Job: Copy out the lines of these records, changing "Recente berichten" to "Nieuwste berichten" and leaving everything else untouched.

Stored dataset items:

——————————

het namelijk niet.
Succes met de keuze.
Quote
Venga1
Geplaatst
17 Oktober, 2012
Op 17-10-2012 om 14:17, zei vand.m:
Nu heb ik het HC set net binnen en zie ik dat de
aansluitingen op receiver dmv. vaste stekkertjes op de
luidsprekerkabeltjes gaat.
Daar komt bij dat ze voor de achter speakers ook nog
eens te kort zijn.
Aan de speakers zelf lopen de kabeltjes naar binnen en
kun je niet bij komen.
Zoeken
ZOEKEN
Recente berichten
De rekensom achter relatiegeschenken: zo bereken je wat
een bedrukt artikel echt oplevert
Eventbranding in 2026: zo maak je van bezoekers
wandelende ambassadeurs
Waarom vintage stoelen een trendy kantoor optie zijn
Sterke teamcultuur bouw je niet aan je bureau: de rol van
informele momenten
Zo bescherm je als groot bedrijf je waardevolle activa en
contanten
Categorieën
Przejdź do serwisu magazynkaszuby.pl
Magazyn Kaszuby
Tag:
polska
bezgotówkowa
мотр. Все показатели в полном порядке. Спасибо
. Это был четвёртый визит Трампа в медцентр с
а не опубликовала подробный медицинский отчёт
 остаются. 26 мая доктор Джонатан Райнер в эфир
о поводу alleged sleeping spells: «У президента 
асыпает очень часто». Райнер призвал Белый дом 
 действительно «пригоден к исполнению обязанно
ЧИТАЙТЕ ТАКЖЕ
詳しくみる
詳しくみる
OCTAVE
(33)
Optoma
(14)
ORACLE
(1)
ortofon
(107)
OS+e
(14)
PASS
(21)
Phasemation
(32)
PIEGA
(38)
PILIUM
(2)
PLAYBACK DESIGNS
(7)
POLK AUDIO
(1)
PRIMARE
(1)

——————————

Problem solution:
het namelijk niet.
Succes met de keuze.
Quote
Venga1
Geplaatst
17 Oktober, 2012
Op 17-10-2012 om 14:17, zei vand.m:
Nu heb ik het HC set net binnen en zie ik dat de
aansluitingen op receiver dmv. vaste stekkertjes op de
luidsprekerkabeltjes gaat.
Daar komt bij dat ze voor de achter speakers ook nog
eens te kort zijn.
Aan de speakers zelf lopen de kabeltjes naar binnen en
kun je niet bij komen.
Zoeken
ZOEKEN
Nieuwste berichten
De rekensom achter relatiegeschenken: zo bereken je wat
een bedrukt artikel echt oplevert
Eventbranding in 2026: zo maak je van bezoekers
wandelende ambassadeurs
Waarom vintage stoelen een trendy kantoor optie zijn
Sterke teamcultuur bouw je niet aan je bureau: de rol van
informele momenten
Zo bescherm je als groot bedrijf je waardevolle activa en
contanten
Categorieën
Przejdź do serwisu magazynkaszuby.pl
Magazyn Kaszuby
Tag:
polska
bezgotówkowa
мотр. Все показатели в полном порядке. Спасибо
. Это был четвёртый визит Трампа в медцентр с
а не опубликовала подробный медицинский отчёт
 остаются. 26 мая доктор Джонатан Райнер в эфир
о поводу alleged sleeping spells: «У президента 
асыпает очень часто». Райнер призвал Белый дом 
 действительно «пригоден к исполнению обязанно
ЧИТАЙТЕ ТАКЖЕ
詳しくみる
詳しくみる
OCTAVE
(33)
Optoma
(14)
ORACLE
(1)
ortofon
(107)
OS+e
(14)
PASS
(21)
Phasemation
(32)
PIEGA
(38)
PILIUM
(2)
PLAYBACK DESIGNS
(7)
POLK AUDIO
(1)
PRIMARE
(1)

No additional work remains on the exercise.